Tired and worn-looking, she sat among the many grandchildren she so patiently babysat, now that she had retired from teaching. Her hands were spotted with the yellow paint she had been working with. The children babbled and jostled, asking for food, telling long-winded jokes, looking to get attention paid to them. This was the last time I would ever see my Aunt Kay, but at the time, there was no way to know it. We were visiting Indiana family, and she had not let on to anyone that she suspected she was gravely ill.
She had always been a patient, quiet presence in the family. Her marriage endly badly many years before our visit, her husband leaving her for another woman. Alone, she finished raising her daughters and son and then helped raise their sons and daughters, rarely if ever complaining, never allowing anyone to criticize her brood, not even my mother, her sister and best friend.

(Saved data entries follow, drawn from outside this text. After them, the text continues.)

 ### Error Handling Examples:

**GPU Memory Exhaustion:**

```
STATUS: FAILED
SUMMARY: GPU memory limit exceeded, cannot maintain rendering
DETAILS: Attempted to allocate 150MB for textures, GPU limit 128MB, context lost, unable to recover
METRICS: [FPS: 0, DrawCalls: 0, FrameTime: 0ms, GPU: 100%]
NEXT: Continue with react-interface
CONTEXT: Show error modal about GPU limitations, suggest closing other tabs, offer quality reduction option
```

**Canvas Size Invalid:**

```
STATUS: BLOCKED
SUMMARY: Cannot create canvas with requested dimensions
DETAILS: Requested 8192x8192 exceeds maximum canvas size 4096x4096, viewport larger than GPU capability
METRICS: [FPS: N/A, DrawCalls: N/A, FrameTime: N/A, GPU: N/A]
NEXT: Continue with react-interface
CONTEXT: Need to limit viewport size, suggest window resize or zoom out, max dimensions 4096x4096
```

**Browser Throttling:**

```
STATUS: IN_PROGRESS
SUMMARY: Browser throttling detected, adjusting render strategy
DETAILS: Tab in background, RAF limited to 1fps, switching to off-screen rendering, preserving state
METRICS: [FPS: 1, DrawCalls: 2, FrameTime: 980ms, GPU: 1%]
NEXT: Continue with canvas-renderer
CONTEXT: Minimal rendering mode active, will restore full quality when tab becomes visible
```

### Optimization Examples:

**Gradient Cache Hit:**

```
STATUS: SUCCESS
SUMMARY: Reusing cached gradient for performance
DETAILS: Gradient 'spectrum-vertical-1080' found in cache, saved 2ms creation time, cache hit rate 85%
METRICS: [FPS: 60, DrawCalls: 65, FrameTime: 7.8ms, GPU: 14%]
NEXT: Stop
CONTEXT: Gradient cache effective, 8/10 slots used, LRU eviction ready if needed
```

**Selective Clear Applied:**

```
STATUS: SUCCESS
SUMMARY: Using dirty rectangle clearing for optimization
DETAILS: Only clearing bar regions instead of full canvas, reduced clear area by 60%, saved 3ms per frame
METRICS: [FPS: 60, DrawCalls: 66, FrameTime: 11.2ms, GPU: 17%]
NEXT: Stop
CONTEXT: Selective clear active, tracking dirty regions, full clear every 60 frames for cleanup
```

Mother always said Kay was a banty-hen of a mother, ready to scrap to defend her chicks. And her chicks had often needed defending.
Now she was asking us about our doings, chatting amiably about the local news, offering us a soda, the usual pleasant time in her company. We left after an hour or so. Goodbye until next visit!

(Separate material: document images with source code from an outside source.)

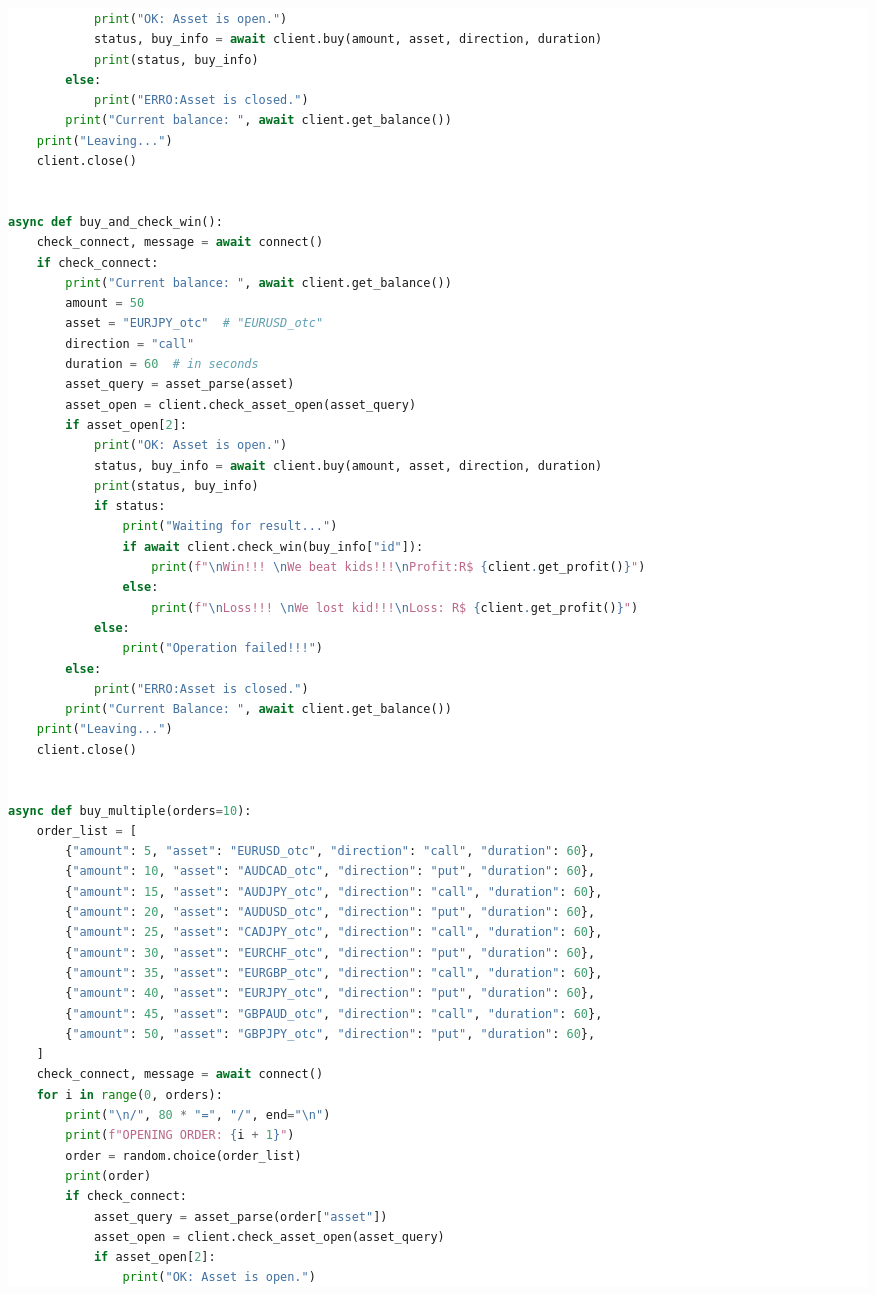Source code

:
 ```python
            print("OK: Asset is open.")
            status, buy_info = await client.buy(amount, asset, direction, duration)
            print(status, buy_info)
        else:
            print("ERRO:Asset is closed.")
        print("Current balance: ", await client.get_balance())
    print("Leaving...")
    client.close()


async def buy_and_check_win():
    check_connect, message = await connect()
    if check_connect:
        print("Current balance: ", await client.get_balance())
        amount = 50
        asset = "EURJPY_otc"  # "EURUSD_otc"
        direction = "call"
        duration = 60  # in seconds
        asset_query = asset_parse(asset)
        asset_open = client.check_asset_open(asset_query)
        if asset_open[2]:
            print("OK: Asset is open.")
            status, buy_info = await client.buy(amount, asset, direction, duration)
            print(status, buy_info)
            if status:
                print("Waiting for result...")
                if await client.check_win(buy_info["id"]):
                    print(f"\nWin!!! \nWe beat kids!!!\nProfit:R$ {client.get_profit()}")
                else:
                    print(f"\nLoss!!! \nWe lost kid!!!\nLoss: R$ {client.get_profit()}")
            else:
                print("Operation failed!!!")
        else:
            print("ERRO:Asset is closed.")
        print("Current Balance: ", await client.get_balance())
    print("Leaving...")
    client.close()


async def buy_multiple(orders=10):
    order_list = [
        {"amount": 5, "asset": "EURUSD_otc", "direction": "call", "duration": 60},
        {"amount": 10, "asset": "AUDCAD_otc", "direction": "put", "duration": 60},
        {"amount": 15, "asset": "AUDJPY_otc", "direction": "call", "duration": 60},
        {"amount": 20, "asset": "AUDUSD_otc", "direction": "put", "duration": 60},
        {"amount": 25, "asset": "CADJPY_otc", "direction": "call", "duration": 60},
        {"amount": 30, "asset": "EURCHF_otc", "direction": "put", "duration": 60},
        {"amount": 35, "asset": "EURGBP_otc", "direction": "call", "duration": 60},
        {"amount": 40, "asset": "EURJPY_otc", "direction": "put", "duration": 60},
        {"amount": 45, "asset": "GBPAUD_otc", "direction": "call", "duration": 60},
        {"amount": 50, "asset": "GBPJPY_otc", "direction": "put", "duration": 60},
    ]
    check_connect, message = await connect()
    for i in range(0, orders):
        print("\n/", 80 * "=", "/", end="\n")
        print(f"OPENING ORDER: {i + 1}")
        order = random.choice(order_list)
        print(order)
        if check_connect:
            asset_query = asset_parse(order["asset"])
            asset_open = client.check_asset_open(asset_query)
            if asset_open[2]:
                print("OK: Asset is open.")
```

Three months later came word that the mysterious knee pain that had plagued her for some weeks was disseminated cancer. Within days she was dead. Mother sat with her at the end, hours at a time, holding her hand. She said Kay rarely opened her eyes, just smiled sweetly when anyone spoke to her. She died peacefully, medicated, leaving behind stunned grief among her loved ones.

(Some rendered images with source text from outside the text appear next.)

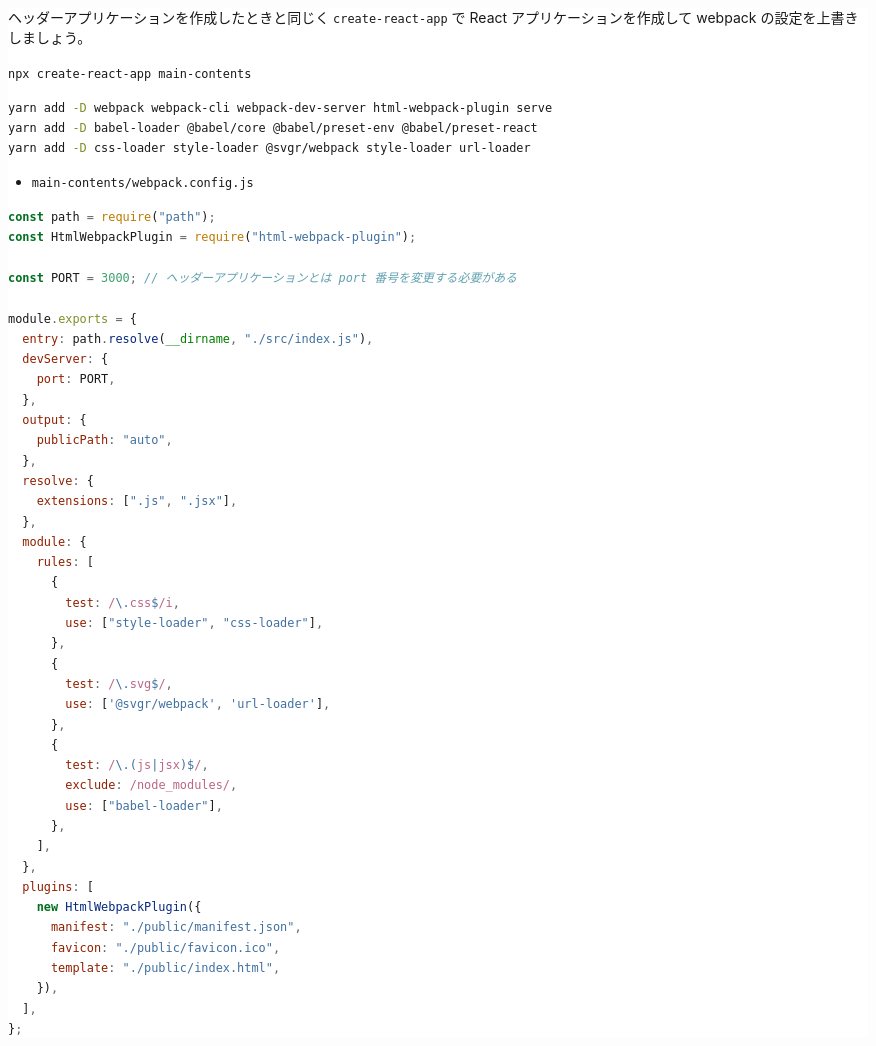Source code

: ヘッダーアプリケーションを作成したときと同じく `create-react-app` で React アプリケーションを作成して webpack の設定を上書きしましょう。

```sh
npx create-react-app main-contents
```

```sh
yarn add -D webpack webpack-cli webpack-dev-server html-webpack-plugin serve
yarn add -D babel-loader @babel/core @babel/preset-env @babel/preset-react
yarn add -D css-loader style-loader @svgr/webpack style-loader url-loader
```

- `main-contents/webpack.config.js`

```js
const path = require("path");
const HtmlWebpackPlugin = require("html-webpack-plugin");

const PORT = 3000; // ヘッダーアプリケーションとは port 番号を変更する必要がある

module.exports = {
  entry: path.resolve(__dirname, "./src/index.js"),
  devServer: {
    port: PORT,
  },
  output: {
    publicPath: "auto",
  },
  resolve: {
    extensions: [".js", ".jsx"],
  },
  module: {
    rules: [
      {
        test: /\.css$/i,
        use: ["style-loader", "css-loader"],
      },
      {
        test: /\.svg$/,
        use: ['@svgr/webpack', 'url-loader'],
      },
      {
        test: /\.(js|jsx)$/,
        exclude: /node_modules/,
        use: ["babel-loader"],
      },
    ],
  },
  plugins: [
    new HtmlWebpackPlugin({
      manifest: "./public/manifest.json",
      favicon: "./public/favicon.ico",
      template: "./public/index.html",
    }),
  ],
};
```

I was unable to go out to Indiana, but my mother sent me the eulogy my cousin delivered at the graveside memorial, held in lieu of a funeral: simple, heartfelt words of memory and appreciation. She spoke them to the large crowd of people who attended out of affection for a woman whose life, quietly and selflessly lived, had touched so many. I will not feel the weight of her death until the next visit home, when I go by her house and know that she is not there. She is gone.